══ Data under study ══
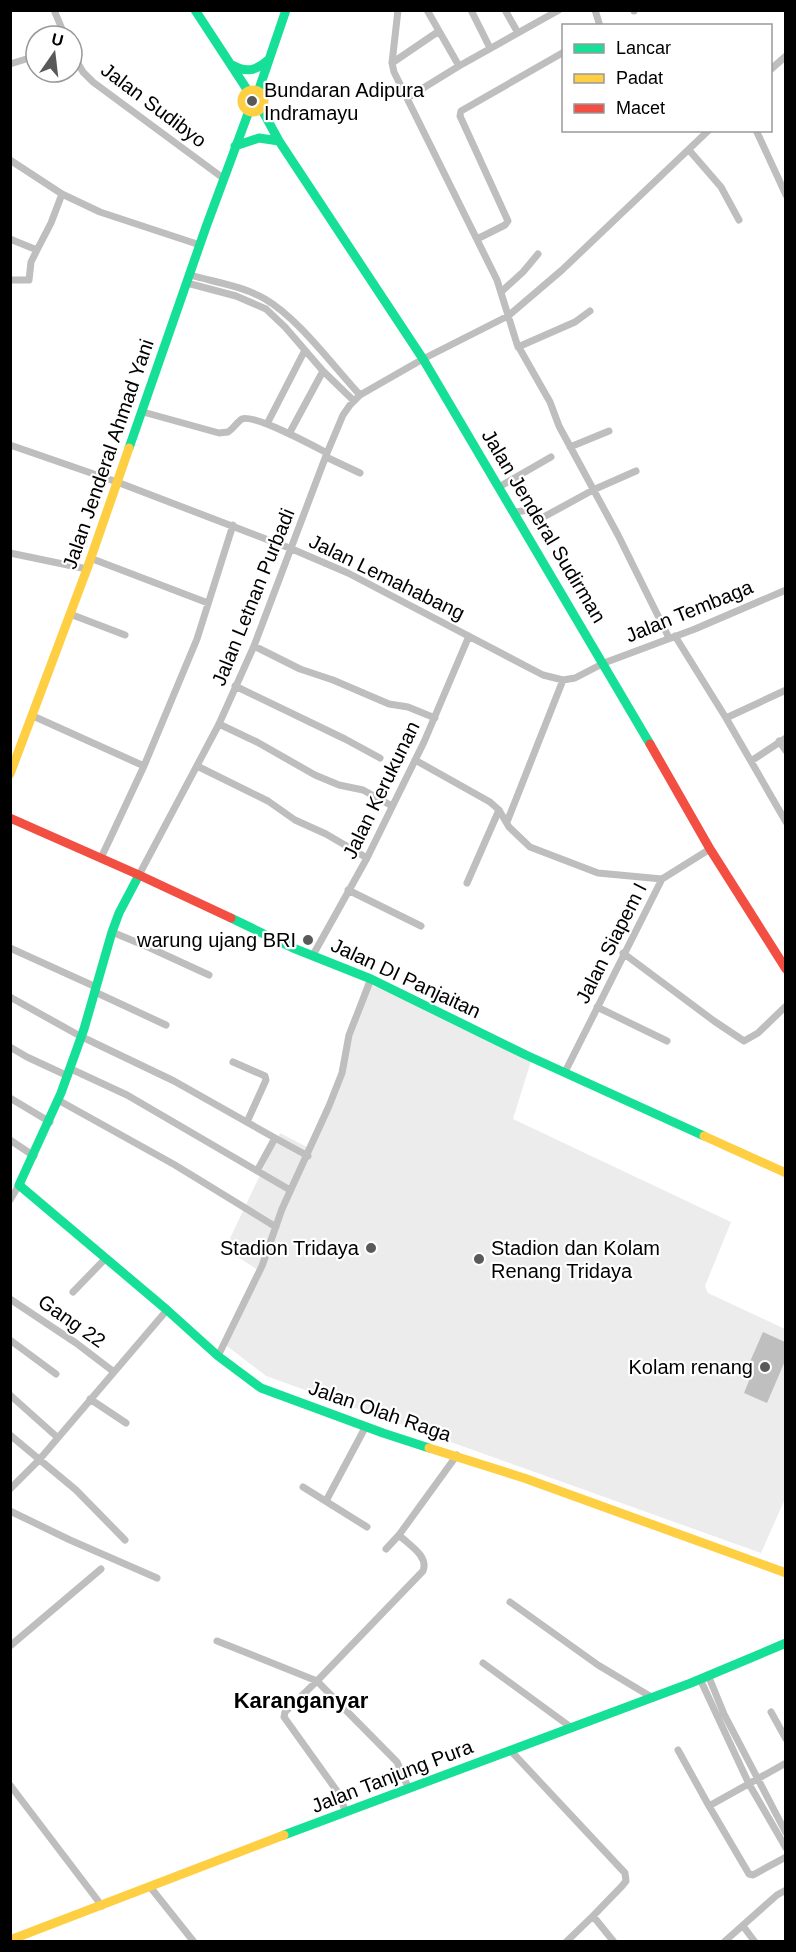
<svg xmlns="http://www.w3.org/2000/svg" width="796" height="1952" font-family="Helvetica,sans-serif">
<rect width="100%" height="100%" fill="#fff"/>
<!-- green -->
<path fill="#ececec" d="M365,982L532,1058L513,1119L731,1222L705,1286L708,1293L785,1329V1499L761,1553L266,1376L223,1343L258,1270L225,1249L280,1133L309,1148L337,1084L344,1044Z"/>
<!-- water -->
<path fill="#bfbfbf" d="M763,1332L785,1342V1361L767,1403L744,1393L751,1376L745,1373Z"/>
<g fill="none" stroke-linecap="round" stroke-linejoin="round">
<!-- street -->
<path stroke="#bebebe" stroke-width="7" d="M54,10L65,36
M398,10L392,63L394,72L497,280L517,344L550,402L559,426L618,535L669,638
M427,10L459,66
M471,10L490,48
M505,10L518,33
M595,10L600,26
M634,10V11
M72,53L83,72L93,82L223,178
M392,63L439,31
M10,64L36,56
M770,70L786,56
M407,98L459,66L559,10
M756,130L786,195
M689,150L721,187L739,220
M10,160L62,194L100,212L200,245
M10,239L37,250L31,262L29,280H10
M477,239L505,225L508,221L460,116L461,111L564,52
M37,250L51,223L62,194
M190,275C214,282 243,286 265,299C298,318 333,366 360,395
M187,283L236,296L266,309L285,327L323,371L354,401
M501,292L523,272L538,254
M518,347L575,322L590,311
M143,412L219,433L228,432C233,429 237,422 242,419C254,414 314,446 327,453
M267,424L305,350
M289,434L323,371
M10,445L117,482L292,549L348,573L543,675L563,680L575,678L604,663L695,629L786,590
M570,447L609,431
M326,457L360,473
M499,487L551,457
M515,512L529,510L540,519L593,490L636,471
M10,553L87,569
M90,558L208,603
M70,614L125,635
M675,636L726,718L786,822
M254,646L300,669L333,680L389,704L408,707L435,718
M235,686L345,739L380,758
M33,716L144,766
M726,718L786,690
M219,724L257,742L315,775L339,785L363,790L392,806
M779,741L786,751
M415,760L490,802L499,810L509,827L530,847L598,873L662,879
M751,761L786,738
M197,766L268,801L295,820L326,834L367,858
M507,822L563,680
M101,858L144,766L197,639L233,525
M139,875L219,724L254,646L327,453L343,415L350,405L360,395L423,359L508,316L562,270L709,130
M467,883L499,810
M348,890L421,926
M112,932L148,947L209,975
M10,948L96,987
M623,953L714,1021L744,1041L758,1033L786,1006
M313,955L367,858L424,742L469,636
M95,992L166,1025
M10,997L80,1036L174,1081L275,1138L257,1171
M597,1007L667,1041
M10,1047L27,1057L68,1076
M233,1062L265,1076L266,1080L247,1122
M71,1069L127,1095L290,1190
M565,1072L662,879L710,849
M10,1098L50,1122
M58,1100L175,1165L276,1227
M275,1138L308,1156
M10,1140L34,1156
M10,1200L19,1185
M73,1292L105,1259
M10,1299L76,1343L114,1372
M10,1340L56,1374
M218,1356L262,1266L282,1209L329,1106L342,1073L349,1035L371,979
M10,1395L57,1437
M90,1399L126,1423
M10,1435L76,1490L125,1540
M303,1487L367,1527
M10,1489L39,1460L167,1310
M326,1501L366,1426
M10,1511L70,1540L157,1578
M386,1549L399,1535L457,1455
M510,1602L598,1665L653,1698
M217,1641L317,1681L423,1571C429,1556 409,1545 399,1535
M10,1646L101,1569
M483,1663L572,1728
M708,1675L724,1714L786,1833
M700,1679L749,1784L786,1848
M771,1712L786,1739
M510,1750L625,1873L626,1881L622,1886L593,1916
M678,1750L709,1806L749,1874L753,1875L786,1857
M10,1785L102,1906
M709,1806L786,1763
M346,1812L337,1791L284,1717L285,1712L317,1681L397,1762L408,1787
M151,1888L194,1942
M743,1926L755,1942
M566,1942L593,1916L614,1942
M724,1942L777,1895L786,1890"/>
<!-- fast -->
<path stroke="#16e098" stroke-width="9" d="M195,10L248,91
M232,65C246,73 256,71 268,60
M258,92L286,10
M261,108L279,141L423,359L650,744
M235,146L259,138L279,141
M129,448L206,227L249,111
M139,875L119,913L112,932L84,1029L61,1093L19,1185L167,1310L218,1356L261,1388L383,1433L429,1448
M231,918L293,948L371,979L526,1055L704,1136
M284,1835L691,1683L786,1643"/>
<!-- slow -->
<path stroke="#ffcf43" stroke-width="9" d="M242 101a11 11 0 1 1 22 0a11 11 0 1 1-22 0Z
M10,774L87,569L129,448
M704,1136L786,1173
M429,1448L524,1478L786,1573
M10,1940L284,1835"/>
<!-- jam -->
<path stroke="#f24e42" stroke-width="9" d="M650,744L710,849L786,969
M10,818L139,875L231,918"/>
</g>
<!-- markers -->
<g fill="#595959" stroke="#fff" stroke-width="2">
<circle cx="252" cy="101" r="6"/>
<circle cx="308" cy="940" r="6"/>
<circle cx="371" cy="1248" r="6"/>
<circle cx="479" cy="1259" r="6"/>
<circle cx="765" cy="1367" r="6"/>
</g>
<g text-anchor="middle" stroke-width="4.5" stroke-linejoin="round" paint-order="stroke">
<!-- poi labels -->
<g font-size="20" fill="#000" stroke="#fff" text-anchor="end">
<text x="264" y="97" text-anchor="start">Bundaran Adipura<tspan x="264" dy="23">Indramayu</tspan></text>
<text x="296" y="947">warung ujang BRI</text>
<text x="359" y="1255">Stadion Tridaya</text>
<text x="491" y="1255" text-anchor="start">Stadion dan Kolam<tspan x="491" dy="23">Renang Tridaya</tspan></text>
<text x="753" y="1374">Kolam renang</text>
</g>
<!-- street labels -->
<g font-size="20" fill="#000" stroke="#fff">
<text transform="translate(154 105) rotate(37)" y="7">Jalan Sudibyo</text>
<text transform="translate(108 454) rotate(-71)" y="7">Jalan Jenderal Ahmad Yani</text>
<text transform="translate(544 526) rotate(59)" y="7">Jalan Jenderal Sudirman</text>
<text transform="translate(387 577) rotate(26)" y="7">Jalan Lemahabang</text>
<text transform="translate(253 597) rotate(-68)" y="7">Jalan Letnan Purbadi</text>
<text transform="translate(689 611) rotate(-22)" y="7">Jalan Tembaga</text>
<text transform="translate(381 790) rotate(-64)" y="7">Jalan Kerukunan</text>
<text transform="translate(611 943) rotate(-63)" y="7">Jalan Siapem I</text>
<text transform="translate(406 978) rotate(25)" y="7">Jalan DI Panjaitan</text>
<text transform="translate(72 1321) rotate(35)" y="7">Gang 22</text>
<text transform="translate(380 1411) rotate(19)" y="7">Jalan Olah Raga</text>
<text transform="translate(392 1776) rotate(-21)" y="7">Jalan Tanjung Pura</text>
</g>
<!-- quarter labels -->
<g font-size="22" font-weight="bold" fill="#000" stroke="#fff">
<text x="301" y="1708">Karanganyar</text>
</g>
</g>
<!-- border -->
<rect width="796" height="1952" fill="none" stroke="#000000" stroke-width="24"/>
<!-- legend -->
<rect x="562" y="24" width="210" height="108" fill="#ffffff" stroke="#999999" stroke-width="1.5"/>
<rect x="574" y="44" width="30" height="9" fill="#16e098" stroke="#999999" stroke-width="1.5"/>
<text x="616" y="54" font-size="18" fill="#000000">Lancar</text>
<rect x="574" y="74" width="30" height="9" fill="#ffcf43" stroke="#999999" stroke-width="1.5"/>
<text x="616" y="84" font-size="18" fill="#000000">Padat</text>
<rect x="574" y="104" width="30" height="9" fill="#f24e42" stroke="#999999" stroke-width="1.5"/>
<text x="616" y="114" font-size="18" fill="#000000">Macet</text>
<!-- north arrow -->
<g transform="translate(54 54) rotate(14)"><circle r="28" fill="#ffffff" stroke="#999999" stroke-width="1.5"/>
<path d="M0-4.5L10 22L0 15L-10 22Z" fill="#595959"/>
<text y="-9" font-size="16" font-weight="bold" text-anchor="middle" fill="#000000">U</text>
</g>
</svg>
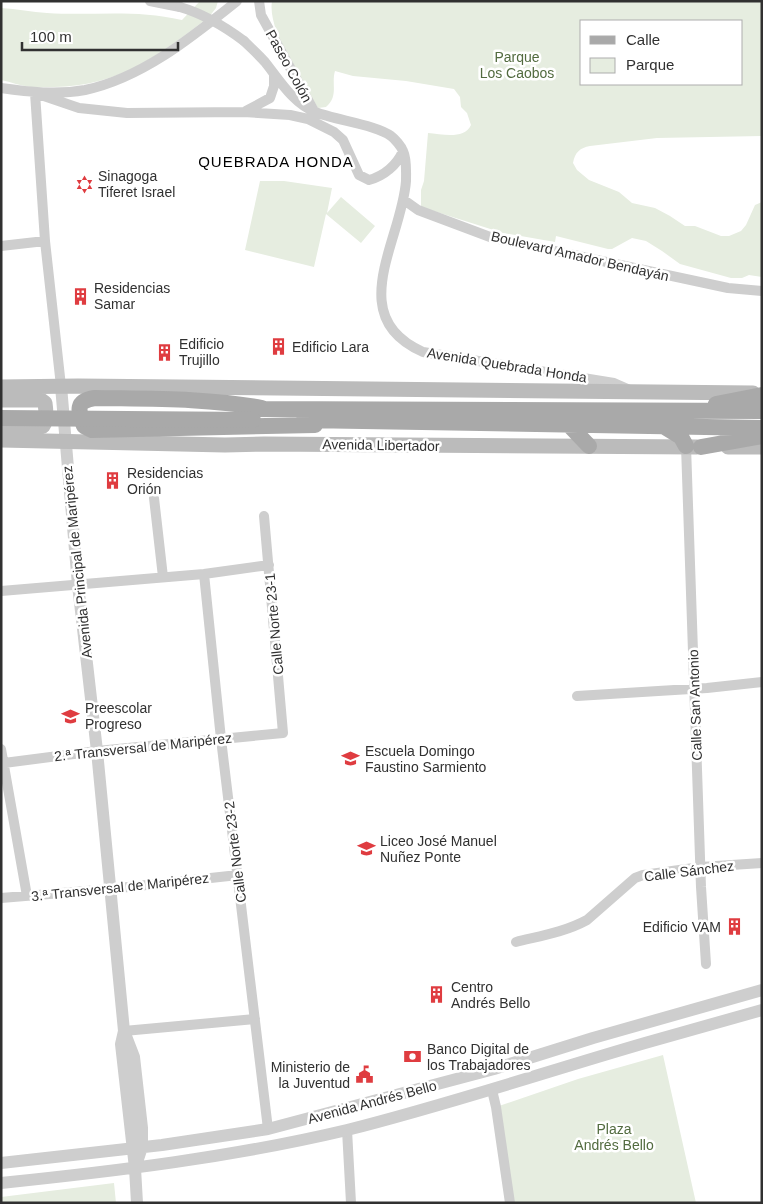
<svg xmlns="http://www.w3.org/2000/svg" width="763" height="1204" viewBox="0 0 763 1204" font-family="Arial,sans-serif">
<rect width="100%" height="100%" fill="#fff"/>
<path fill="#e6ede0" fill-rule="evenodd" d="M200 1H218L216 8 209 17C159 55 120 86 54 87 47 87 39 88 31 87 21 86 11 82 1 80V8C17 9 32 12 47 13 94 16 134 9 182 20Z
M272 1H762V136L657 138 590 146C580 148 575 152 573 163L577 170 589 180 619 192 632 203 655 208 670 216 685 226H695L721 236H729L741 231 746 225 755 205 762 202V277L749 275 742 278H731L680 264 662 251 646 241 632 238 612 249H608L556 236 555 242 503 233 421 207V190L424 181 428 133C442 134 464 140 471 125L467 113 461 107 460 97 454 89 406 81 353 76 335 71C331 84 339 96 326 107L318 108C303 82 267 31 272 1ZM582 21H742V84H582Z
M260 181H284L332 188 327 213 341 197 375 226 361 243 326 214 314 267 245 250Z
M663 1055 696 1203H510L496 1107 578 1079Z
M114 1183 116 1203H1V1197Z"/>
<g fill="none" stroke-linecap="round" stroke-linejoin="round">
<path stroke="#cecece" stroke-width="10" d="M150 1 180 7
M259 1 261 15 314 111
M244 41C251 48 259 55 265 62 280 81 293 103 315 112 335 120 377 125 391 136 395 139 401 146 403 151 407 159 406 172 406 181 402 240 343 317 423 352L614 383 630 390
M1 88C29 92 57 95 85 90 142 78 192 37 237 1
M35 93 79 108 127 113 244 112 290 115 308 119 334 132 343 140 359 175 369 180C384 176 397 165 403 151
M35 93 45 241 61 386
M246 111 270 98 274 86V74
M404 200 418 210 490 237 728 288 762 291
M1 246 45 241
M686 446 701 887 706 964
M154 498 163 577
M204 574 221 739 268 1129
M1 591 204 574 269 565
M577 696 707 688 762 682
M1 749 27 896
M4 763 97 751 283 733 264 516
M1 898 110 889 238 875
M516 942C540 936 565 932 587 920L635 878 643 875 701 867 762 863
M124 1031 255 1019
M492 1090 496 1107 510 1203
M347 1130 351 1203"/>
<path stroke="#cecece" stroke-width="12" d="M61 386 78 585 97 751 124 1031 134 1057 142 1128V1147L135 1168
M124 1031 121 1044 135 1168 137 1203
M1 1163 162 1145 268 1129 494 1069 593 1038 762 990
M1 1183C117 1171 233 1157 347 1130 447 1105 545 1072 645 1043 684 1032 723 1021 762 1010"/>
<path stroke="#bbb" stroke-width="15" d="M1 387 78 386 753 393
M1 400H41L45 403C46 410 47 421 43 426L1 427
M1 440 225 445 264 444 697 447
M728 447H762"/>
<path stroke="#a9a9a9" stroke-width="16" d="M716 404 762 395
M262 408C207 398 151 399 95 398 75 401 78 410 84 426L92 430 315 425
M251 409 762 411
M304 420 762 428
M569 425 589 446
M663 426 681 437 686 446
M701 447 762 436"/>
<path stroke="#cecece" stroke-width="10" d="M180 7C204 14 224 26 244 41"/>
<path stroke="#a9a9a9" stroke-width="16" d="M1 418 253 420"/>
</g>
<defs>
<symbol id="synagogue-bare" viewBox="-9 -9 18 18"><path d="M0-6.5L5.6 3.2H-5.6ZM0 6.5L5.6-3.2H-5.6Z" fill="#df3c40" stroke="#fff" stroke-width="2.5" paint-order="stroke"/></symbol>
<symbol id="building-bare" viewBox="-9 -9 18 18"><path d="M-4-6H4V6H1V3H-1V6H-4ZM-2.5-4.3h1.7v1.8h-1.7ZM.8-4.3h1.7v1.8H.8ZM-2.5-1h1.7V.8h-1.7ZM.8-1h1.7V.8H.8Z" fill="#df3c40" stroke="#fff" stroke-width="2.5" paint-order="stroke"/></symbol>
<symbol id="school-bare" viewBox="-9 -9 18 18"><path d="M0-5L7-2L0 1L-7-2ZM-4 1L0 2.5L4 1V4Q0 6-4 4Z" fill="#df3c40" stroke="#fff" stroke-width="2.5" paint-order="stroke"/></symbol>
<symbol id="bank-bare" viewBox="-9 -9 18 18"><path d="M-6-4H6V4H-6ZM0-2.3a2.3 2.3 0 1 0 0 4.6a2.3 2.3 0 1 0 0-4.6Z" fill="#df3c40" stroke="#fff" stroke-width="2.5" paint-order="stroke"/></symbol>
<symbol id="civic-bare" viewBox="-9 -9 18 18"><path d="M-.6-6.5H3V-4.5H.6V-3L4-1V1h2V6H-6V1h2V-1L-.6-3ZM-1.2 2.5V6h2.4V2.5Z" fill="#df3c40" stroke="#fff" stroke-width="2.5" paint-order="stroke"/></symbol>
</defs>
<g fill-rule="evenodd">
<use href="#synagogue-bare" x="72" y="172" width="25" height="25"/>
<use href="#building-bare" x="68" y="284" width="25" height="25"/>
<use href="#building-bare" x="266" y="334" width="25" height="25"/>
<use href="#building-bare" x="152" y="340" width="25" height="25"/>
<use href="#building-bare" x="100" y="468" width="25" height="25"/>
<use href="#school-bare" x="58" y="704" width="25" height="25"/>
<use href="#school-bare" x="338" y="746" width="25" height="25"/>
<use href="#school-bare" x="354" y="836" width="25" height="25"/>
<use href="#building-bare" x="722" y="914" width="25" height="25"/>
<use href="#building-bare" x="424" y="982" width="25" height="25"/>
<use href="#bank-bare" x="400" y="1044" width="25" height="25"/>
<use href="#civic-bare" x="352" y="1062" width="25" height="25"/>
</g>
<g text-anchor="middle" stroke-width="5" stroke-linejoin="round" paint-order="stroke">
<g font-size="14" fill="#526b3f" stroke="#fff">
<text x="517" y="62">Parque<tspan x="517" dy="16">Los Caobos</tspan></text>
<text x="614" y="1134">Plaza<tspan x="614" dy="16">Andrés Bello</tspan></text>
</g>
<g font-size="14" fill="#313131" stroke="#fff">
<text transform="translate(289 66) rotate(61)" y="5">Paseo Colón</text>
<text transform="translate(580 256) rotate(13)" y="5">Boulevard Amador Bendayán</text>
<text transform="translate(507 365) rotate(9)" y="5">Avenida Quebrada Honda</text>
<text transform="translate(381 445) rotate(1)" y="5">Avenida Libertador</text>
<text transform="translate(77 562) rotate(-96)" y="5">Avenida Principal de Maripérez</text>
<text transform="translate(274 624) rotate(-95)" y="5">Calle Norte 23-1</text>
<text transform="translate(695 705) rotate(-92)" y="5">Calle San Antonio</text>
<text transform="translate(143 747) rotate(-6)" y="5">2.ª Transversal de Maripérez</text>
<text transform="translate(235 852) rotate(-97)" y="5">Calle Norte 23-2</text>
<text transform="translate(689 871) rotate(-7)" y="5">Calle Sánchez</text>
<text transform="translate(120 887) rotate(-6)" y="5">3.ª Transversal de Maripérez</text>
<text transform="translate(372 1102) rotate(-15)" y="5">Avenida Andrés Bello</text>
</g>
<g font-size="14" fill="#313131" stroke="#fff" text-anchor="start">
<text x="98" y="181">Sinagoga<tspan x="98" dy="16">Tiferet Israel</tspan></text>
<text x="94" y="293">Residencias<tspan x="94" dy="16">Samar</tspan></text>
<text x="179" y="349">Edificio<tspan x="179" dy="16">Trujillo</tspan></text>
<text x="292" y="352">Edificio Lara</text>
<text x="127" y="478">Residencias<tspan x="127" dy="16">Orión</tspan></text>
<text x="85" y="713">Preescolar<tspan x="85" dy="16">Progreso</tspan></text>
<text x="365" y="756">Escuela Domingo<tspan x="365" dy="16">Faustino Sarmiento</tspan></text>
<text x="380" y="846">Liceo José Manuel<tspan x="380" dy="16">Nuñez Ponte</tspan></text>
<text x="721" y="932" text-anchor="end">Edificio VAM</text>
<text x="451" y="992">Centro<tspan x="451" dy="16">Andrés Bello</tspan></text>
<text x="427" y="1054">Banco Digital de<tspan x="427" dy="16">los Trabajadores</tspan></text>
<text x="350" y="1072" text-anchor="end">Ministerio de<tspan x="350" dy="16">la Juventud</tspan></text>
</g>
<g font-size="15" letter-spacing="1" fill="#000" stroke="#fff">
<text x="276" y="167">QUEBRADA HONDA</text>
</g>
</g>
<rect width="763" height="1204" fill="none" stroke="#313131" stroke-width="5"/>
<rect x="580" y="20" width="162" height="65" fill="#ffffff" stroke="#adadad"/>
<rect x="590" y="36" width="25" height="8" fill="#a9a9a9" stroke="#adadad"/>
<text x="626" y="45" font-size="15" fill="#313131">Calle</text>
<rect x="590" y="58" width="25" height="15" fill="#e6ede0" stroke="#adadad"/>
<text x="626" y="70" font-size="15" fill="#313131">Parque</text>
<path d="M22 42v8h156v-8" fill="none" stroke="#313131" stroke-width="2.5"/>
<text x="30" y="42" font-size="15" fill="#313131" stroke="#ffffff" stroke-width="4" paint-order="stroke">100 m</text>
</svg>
═══
### Task item
What is the number of lines in the data that hold the word "evenodd"? Reply with that number and nothing else.

### Answer to the exercise
2